Thursday, June 08, 2006

Hey Tourist - stay in my Arrondissement!

Paris politics must be fascinating. We were staying on this trip in the Xth Arrondissement (district?), across from the Mairie (District Town Hall?), which was a pretty major building (post to come documenting this). In fact we shared a courtyard with the offices of Tony Dreyfus, the Socialist mayor of the 10th Arrondissement.
Meanwhile there is a separate Paris Mayor with his own City Hall (even more major as a building).
But I want to talk about being a tourist. We rely on the maps in our hands as we wander about (we two averaged over ten miles a day of walking on the days we were exploring), but we also found the various maps posted around town, usually near Metro stations, very helpful. Most major tourist cities have such facilities (even Toronto).
Here is a good example of a useful map. You likely have to click on it to see the details, in particular the little 'You are Here' (the red target) symbol more or less in the middle, which allows you to plan your next moves in any direction (because it is in the middle).

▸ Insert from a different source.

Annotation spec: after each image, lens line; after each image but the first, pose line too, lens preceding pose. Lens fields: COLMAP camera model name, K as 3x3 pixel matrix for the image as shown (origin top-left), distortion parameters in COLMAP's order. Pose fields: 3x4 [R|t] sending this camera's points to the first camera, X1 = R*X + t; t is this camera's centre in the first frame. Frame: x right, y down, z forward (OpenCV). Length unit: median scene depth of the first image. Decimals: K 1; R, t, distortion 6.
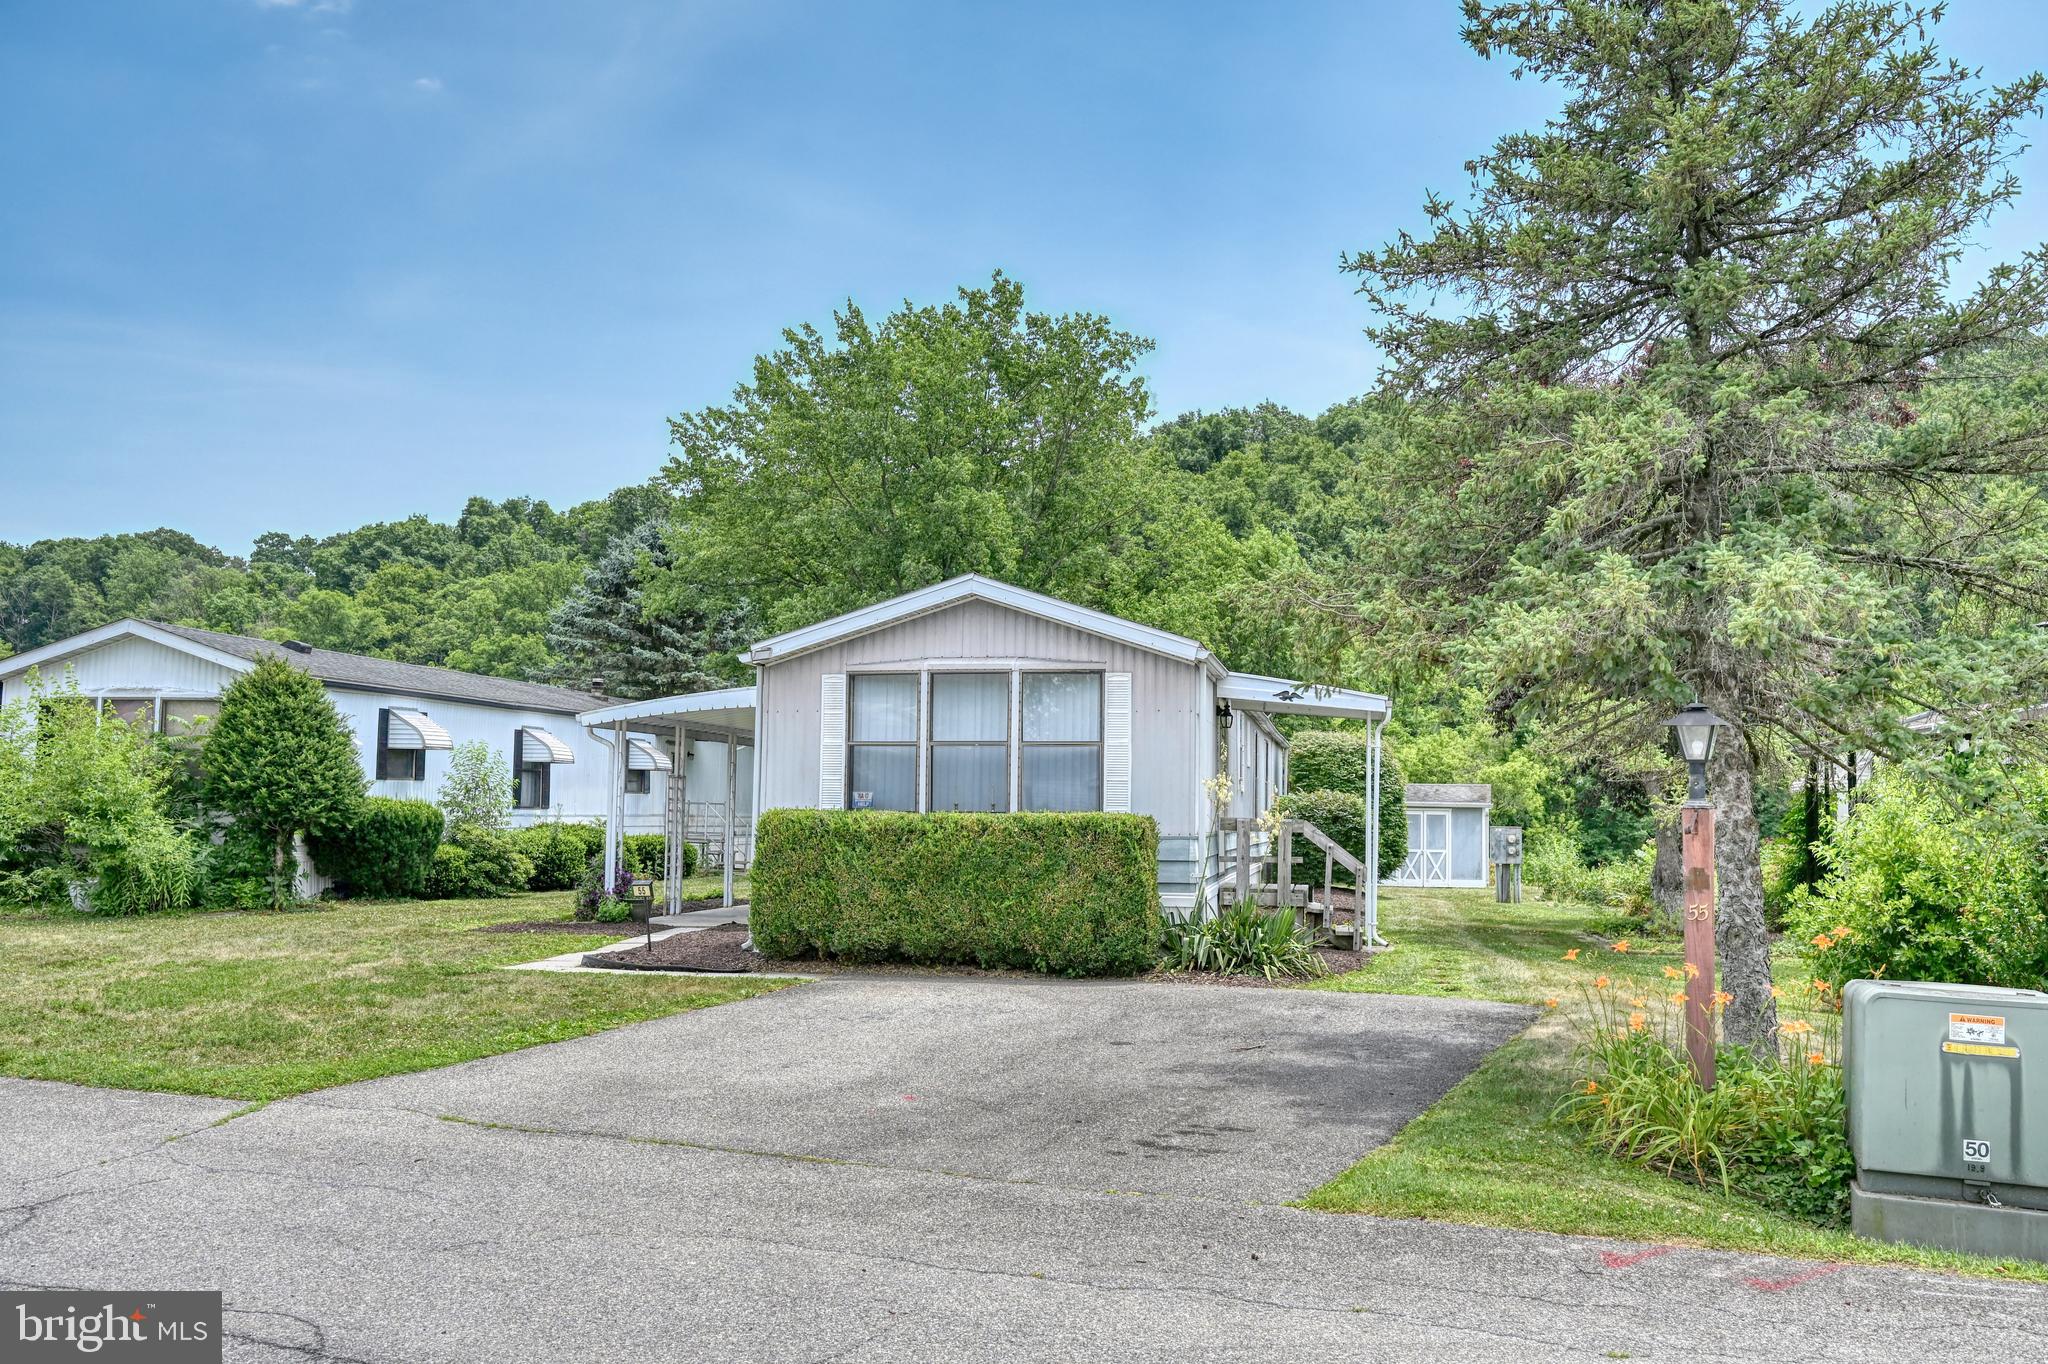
lens RADIAL K [[1646.0, 0, 1024.0], [0, 1646.0, 682.0], [0, 0, 1]] dist [-0.043218, -0.000180]
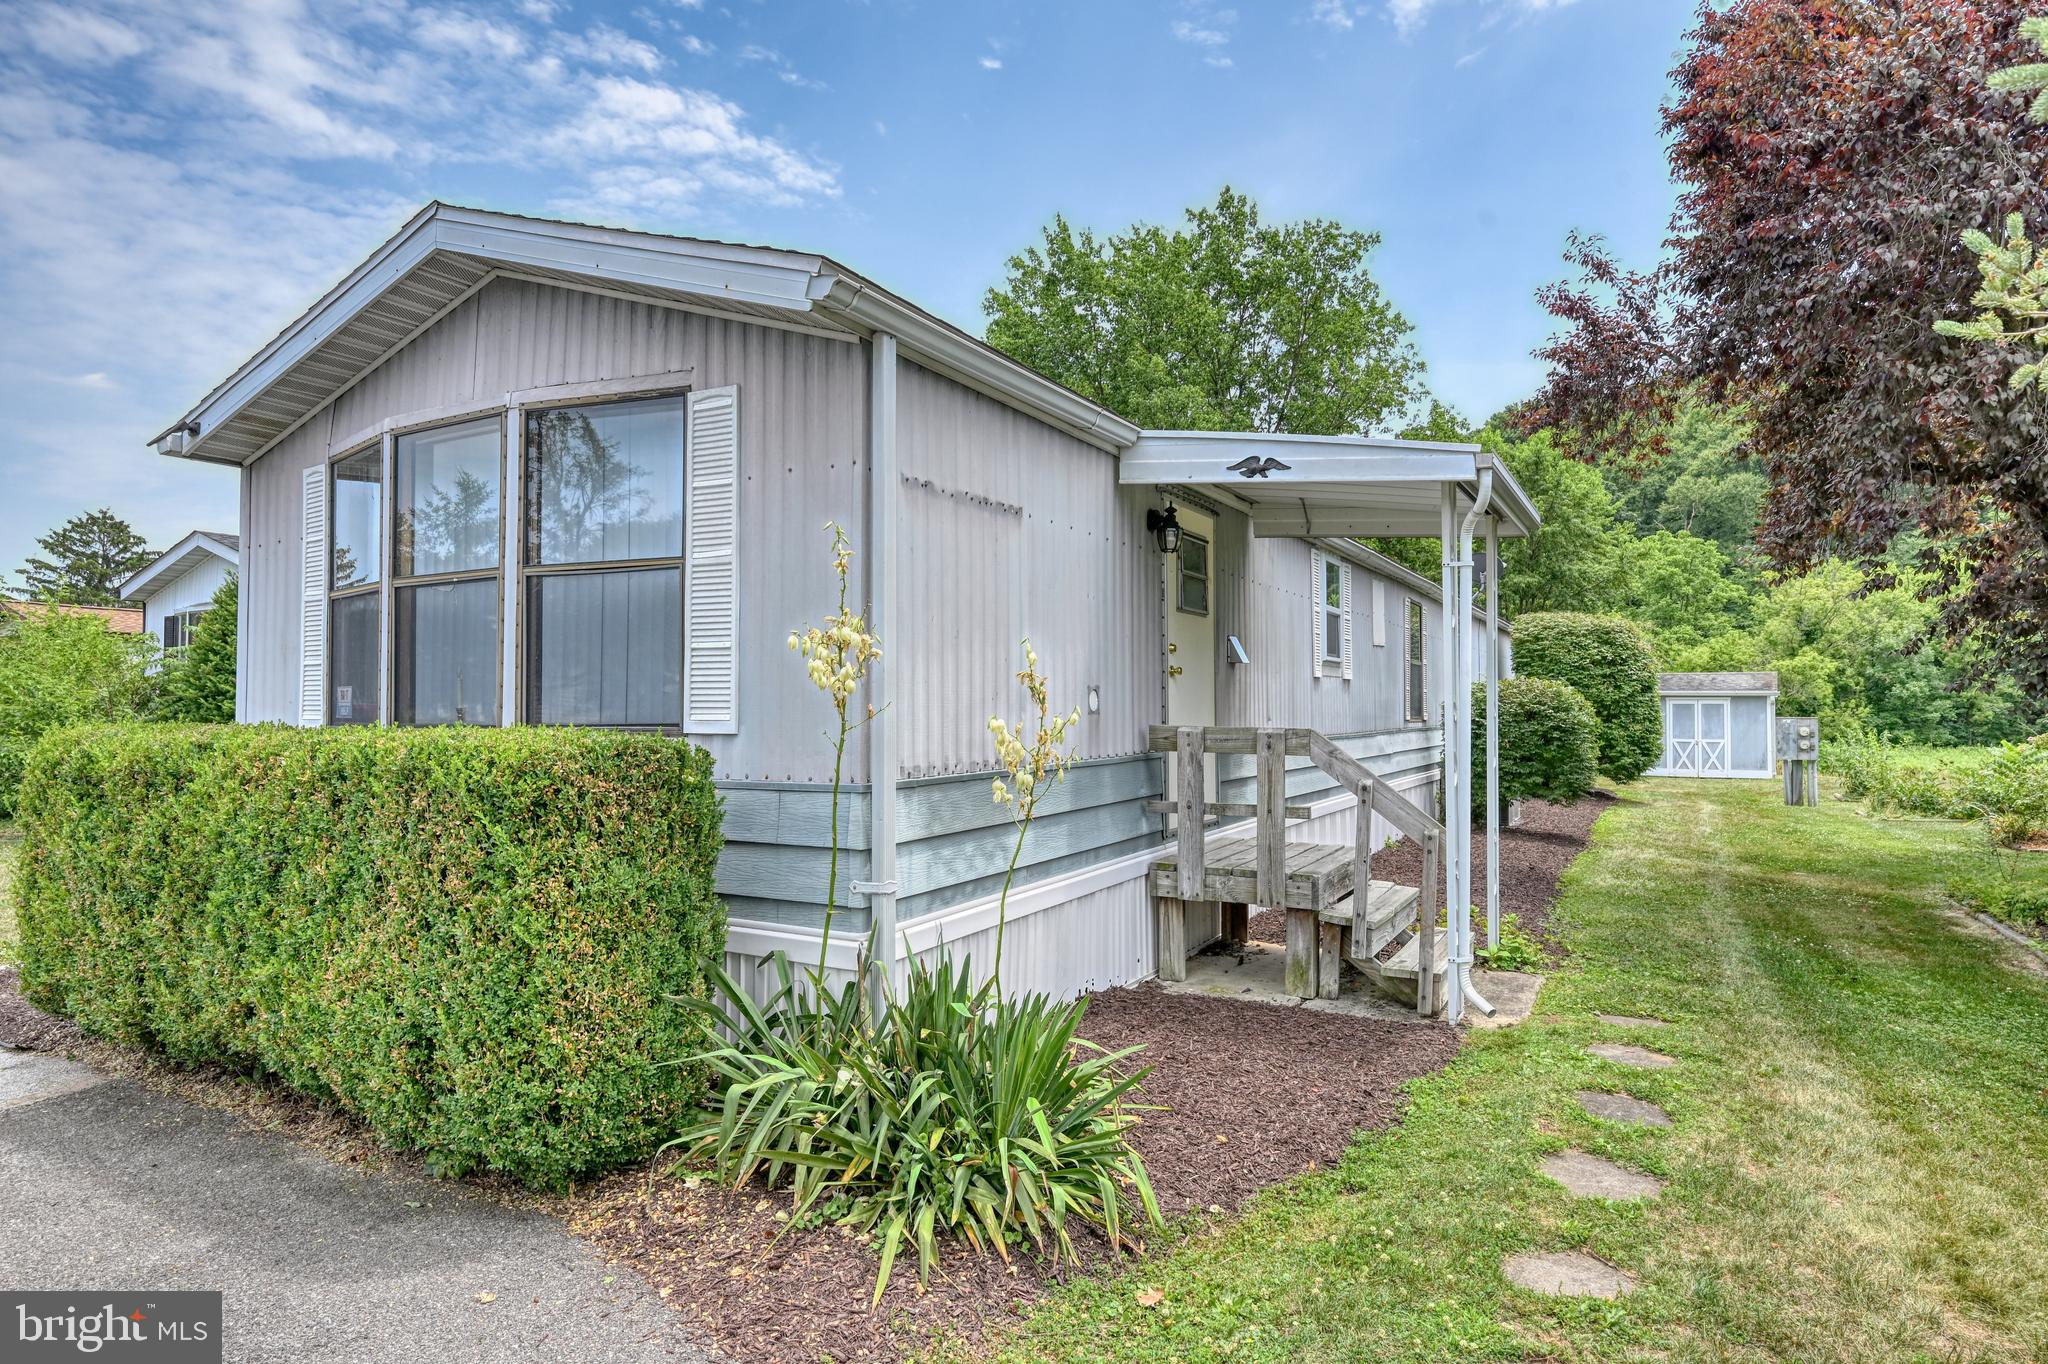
lens RADIAL K [[1157.4, 0, 1024.0], [0, 1157.4, 682.0], [0, 0, 1]] dist [0.015046, 0.000111]
pose [[0.955278, -0.023794, -0.294750, 0.072033], [0.040217, 0.997950, 0.049782, 0.018948], [0.292961, -0.059410, 0.954277, 0.246475]]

I suspect these maps are provided by the overall city administration. Note that various locations are also identified by the number of the Arrondissement in which they sit.
Occasionally there are maps provided, it seems, by the Arrondissements. They have much the same features as the 'good' maps but you often find yourself in this predicament (click to enlarge and find the little target symbol, and imagine you want to walk north (the map is oriented in the normal way):

The message as I read it is, "Hey buddy, you are leaving my Arrondissement, so you are on your own! Good luck".
At points where we wanted information we ran into this a few times; as in the picture above, trying to find the fastest route back to the Xth Arrondissement Mairie, and earlier, in Place Pigalle, trying to find a good route up into Montmartre. What it always did was make me determined not to spend any money anywhere near that sign.
Now it may not be that the sign has the parochial meaning I take from it; it may just be another one of these cases where the French love of what they think of as logic causes them to miss some obvious points of human behaviour (more on this later).